I have to confess now that my prior prejudices led me to miss the boat on Apple for the last decade, when the stock soared 115 times. To see the company sell 37 million IPhones in a single quarter during unstable economic conditions is nothing less than amazing. While Main Streets around America sit empty, the Apple stores are easily identifiable because they are packed like a New York subway car at rush hour.
Forecasts for the global smart phone market are ratcheting up by the day on the back of surging demand from emerging markets. Sales could reach 250 million units annually by 2012, of which 17% currently is sold by Apple. China Mobile, with a staggering 600 million mainland customers, or six times Verizon?s, is now considering adopting the IPhone.
The company has become a monster cash flow generator. Apple now has the envious problem in that sales of several of its products are going hyperbolic at the same time.
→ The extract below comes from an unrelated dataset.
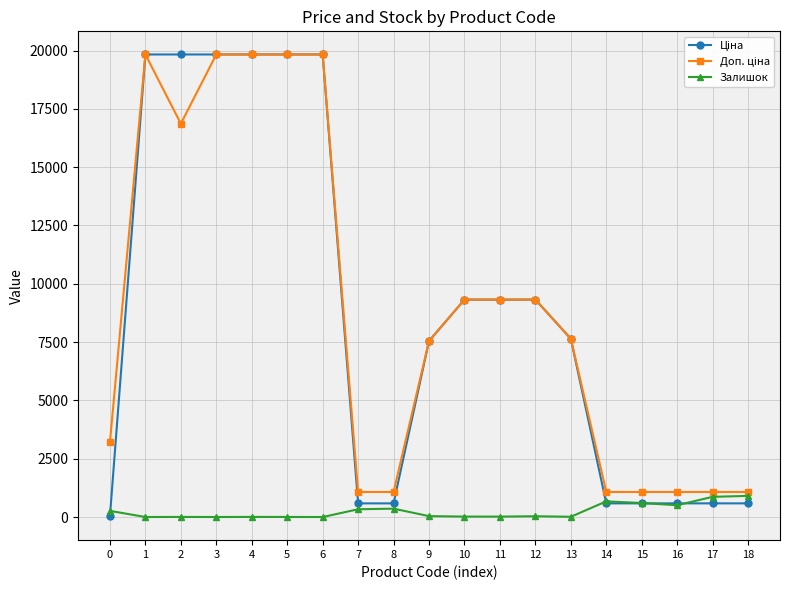

What is the highest value of the Залишок series?

906.0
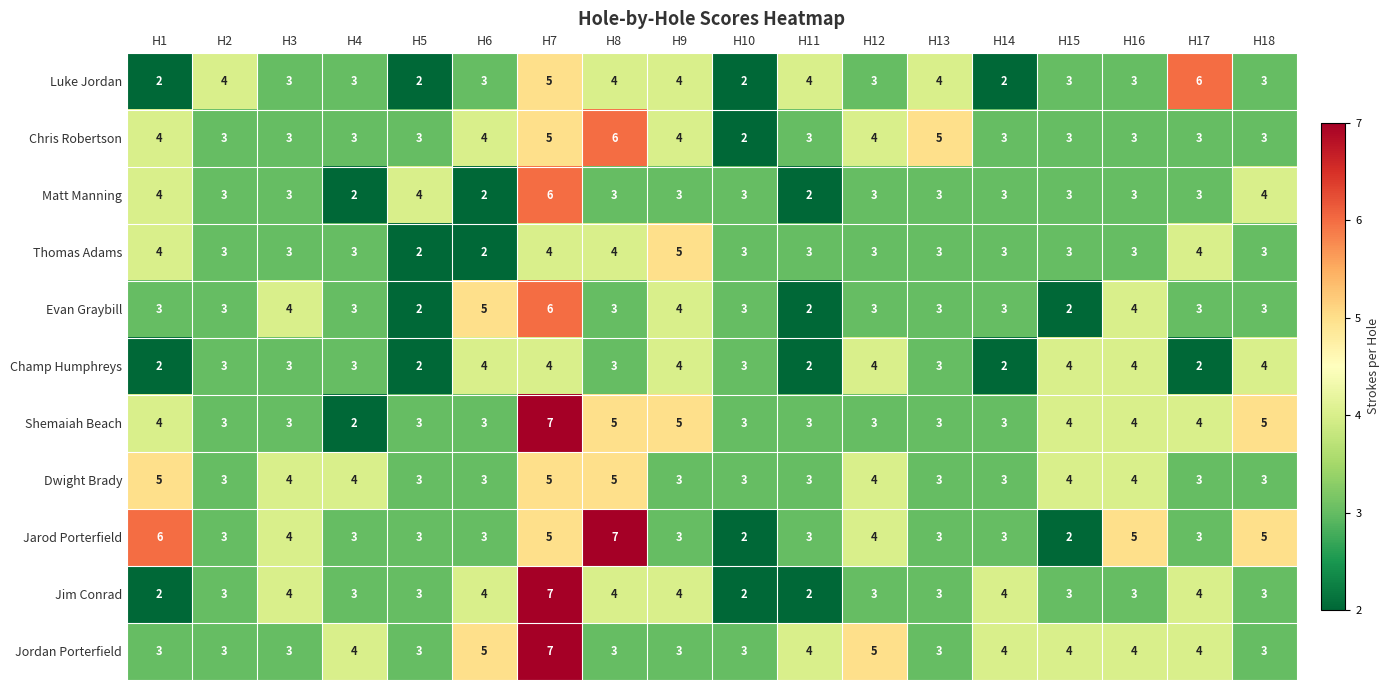

What is the maximum value shown in the chart?

7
Apple announced net profits of $13.06 billion, or $13.87 per share, up 11% from the previous year. If the company just maintains that rate for the rest of the year, it will generate $55.48 in earnings, which at the current 11.5 multiple should take the stock up to $638, up 40%. If Apple makes it up to a market multiple, the stock should rise to $721, a gain from here of 58%.
If the multiple expands to its pre-crash average of 35 X, that would take the stock to a positively nose bleeding $1,941, giving you a 424% return from current levels. Then the company would be worth $2.8 trillion and rank 5th in the world in GDP, more than France, and just behind Germany. Wow!
It all reinforces my view that Apple shares will reach my long term target of $1,000 sooner than anyone thinks. Long term readers are well aware that I have been making this call for the past two years back when it was trading at a lowly $240. More recent subscribers will also recall that I predicted that Apple would be the top performing technology stock in my 2012 Annual Asset Class Review.
I’m not saying that you should rush out and load up on stock today. But it might be worth taking a stake on the next wave of fear that strikes the market.